Guszti Eiben, a professor of artificial intelligence affiliated with both the Vrije Universiteit Amsterdam in the Netherlands and the U.K's University of York, is part of a British research team working with the U.K.'s universities of Bristol and Napier on robotic evolution. In his robotics lab in Amsterdam, Eiben talks about the robot evolution project.

What can you tell us about the results of the first year of the project?

In Bristol, we have built what we call a robot delivery room. In this delivery room a robot arm automatically completely assembles a new robot. On the one hand, it uses three-dimensionally (3D)-printed parts that constitute the robot body; on the other hand, it uses pre-fabricated parts like computer chips, cameras, and cables, because they cannot yet be 3D-printed. In September 2019, we demonstrated how a robot arm could build from all these parts a little robot that could drive on two wheels. The idea is that with 3D-printing improving, more and more robot components can be printed, so ultimately the robot delivery room can 'give birth' automatically to a new robot 'baby'.

What is the ultimate aim of the project?

At the end of the four years, we want to have a working evolutionary robot system that produces generations and generations of complex robots in the real world, rather than just in simulation. This will be the first of its kind, a real scientific-technological breakthrough. Furthermore, we want to have an evolved robot for a given application. We have no idea what this robot is going to look like, but it will be trained to perform a particular task. In the final proof of our concept, we want to send a robot into a mock-up of a nuclear power plant filled with junk, have it take a temperature measurement and a sample of the junk and bring it back to the researchers.

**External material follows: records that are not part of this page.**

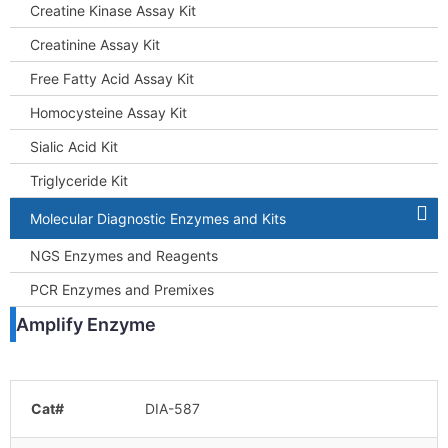
Creatine Kinase Assay Kit
Creatinine Assay Kit
Free Fatty Acid Assay Kit
Homocysteine Assay Kit
Sialic Acid Kit
Triglyceride Kit
Molecular Diagnostic Enzymes and Kits
NGS Enzymes and Reagents
PCR Enzymes and Premixes
Amplify Enzyme
Cat#
DIA-587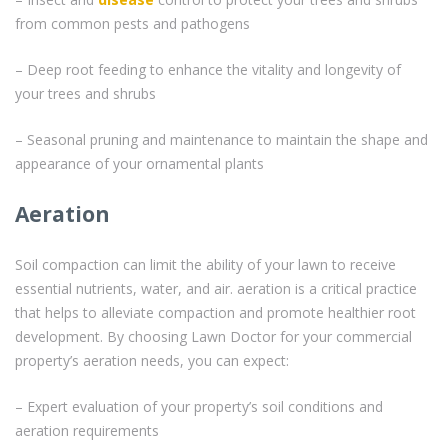
from common pests and pathogens
– Deep root feeding to enhance the vitality and longevity of
your trees and shrubs
– Seasonal pruning and maintenance to maintain the shape and
appearance of your ornamental plants
Aeration
Soil compaction can limit the ability of your lawn to receive
essential nutrients, water, and air. aeration is a critical practice
that helps to alleviate compaction and promote healthier root
development. By choosing Lawn Doctor for your commercial
property’s aeration needs, you can expect:
– Expert evaluation of your property’s soil conditions and
aeration requirements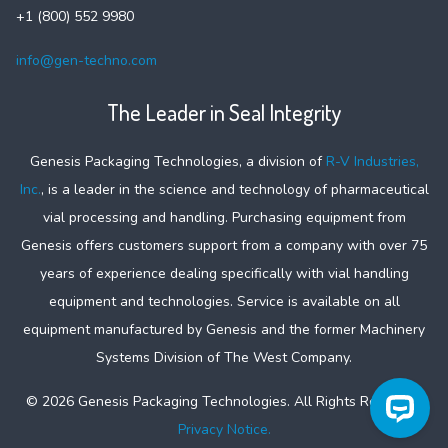
+1 (800) 552 9980
info@gen-techno.com
The Leader in Seal Integrity
Genesis Packaging Technologies, a division of
R-V Industries,
Inc.
, is a leader in the science and technology of pharmaceutical
vial processing and handling. Purchasing equipment from
Genesis offers customers support from a company with over 75
years of experience dealing specifically with vial handling
equipment and technologies. Service is available on all
equipment manufactured by Genesis and the former Machinery
Systems Division of The West Company.
©
2026
Genesis Packaging Technologies. All Rights Reserved.
Privacy Notice.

How are you going to develop the robot body and brain?

We will implement reproduction and selection, and produce many generations to evolve good robots. Selection is easy: we equate fitness with task performance and apply the mating of the fittest and the survival of the fittest principles. As for reproduction, we will let robots 'mate' partly in a virtual environment, on the computer, and partly in the real world. DNA is fundamentally just code, it's digital, so, we can also recombine the 'genetic code' of a virtual robot with the code of a physical robot. That's a great trick.

Evolution in the virtual world is fast, but not always realistic. The big problem is the so-called reality gap; simulators use approximate models and inaccurate physics engines. Hence, if you evolve a robot in simulation. it will only work well in simulation. If you build the robot in the real world, its behavior will be different; typically worse, much worse.

Evolution in the physical world is slow, but by definition, realistic. We combine the best of both worlds.

You call your evolutionary robot system an EvoSphere. How does it work?

Our robots will be born in the delivery room that we have already built. This is the (re)production center of the EvoSphere. Next, the robots will enter a training center where they have to learn basic skills like moving towards an object, manipulating an object, and finding a power station to recharge their batteries. After the learning period, they will have to take an exam; only the robots that pass are considered mature. They are admitted to the final part of the EvoSphere: the robot arena. Here, they have to do tasks similar to those they will carry out in the real world. The best robots from the arena are used to continue breeding new generations of robots.

Apart from the engineering aim of the project, what is its scientific aim?

The fascinating thing is that you can investigate fundamental biological questions in such an EvoSphere, like what is life? Can we realize life in robots? How can intelligence evolve? What is more important for intelligence: body or brain? How does the importance of both depend on the environment?

We can change the environment however we want; it would be unethical to do that in nature. We can monitor every step in the evolution, which you can't do in nature. For the study of evolution and artificial life, an EvoSphere will be an important instrument, like the telescope is for astronomers.

Bennie Mols is a science and technology writer based in Amsterdam, the Netherlands.